Lift out all lines below that contain "requests".
MATERIALS PROVIDED Block Start
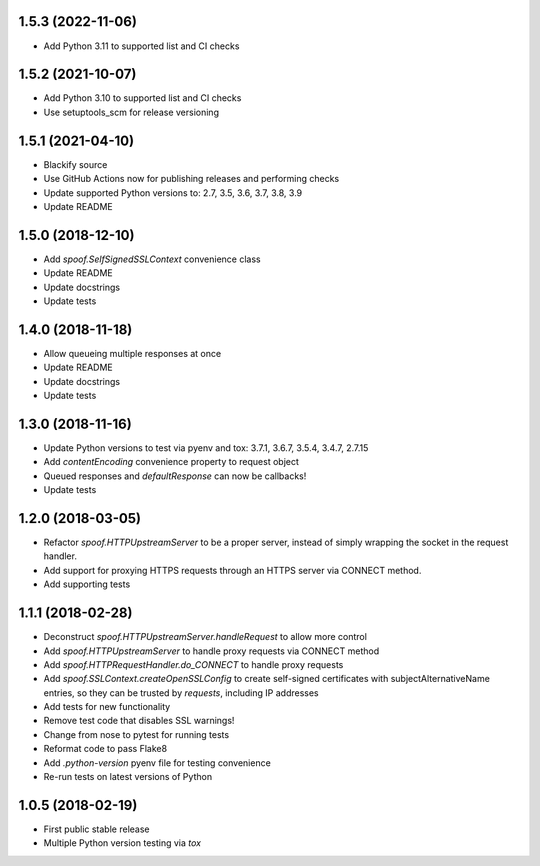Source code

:1.5.3 (2022-11-06)
==================

- Add Python 3.11 to supported list and CI checks

1.5.2 (2021-10-07)
==================

- Add Python 3.10 to supported list and CI checks
- Use setuptools_scm for release versioning

1.5.1 (2021-04-10)
==================

- Blackify source
- Use GitHub Actions now for publishing releases and performing checks
- Update supported Python versions to: 2.7, 3.5, 3.6, 3.7, 3.8, 3.9
- Update README

1.5.0 (2018-12-10)
==================

- Add `spoof.SelfSignedSSLContext` convenience class
- Update README
- Update docstrings
- Update tests

1.4.0 (2018-11-18)
==================

- Allow queueing multiple responses at once
- Update README
- Update docstrings
- Update tests

1.3.0 (2018-11-16)
==================

- Update Python versions to test via pyenv and tox: 3.7.1, 3.6.7, 3.5.4, 3.4.7, 2.7.15
- Add `contentEncoding` convenience property to request object
- Queued responses and `defaultResponse` can now be callbacks!
- Update tests

1.2.0 (2018-03-05)
==================

- Refactor `spoof.HTTPUpstreamServer` to be a proper server, instead of
  simply wrapping the socket in the request handler.
- Add support for proxying HTTPS requests through an HTTPS server via
  CONNECT method.
- Add supporting tests

1.1.1 (2018-02-28)
==================

- Deconstruct `spoof.HTTPUpstreamServer.handleRequest` to allow more control
- Add `spoof.HTTPUpstreamServer` to handle proxy requests via CONNECT method
- Add `spoof.HTTPRequestHandler.do_CONNECT` to handle proxy requests
- Add `spoof.SSLContext.createOpenSSLConfig` to create self-signed
  certificates with subjectAlternativeName entries, so they can be trusted
  by `requests`, including IP addresses
- Add tests for new functionality
- Remove test code that disables SSL warnings!
- Change from nose to pytest for running tests
- Reformat code to pass Flake8
- Add `.python-version` pyenv file for testing convenience
- Re-run tests on latest versions of Python

1.0.5 (2018-02-19)
==================

- First public stable release
- Multiple Python version testing via `tox`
MATERIALS PROVIDED Block End
## SOLUTION TO THE EXERCISE
- Add support for proxying HTTPS requests through an HTTPS server via
- Add `spoof.HTTPUpstreamServer` to handle proxy requests via CONNECT method
- Add `spoof.HTTPRequestHandler.do_CONNECT` to handle proxy requests
  by `requests`, including IP addresses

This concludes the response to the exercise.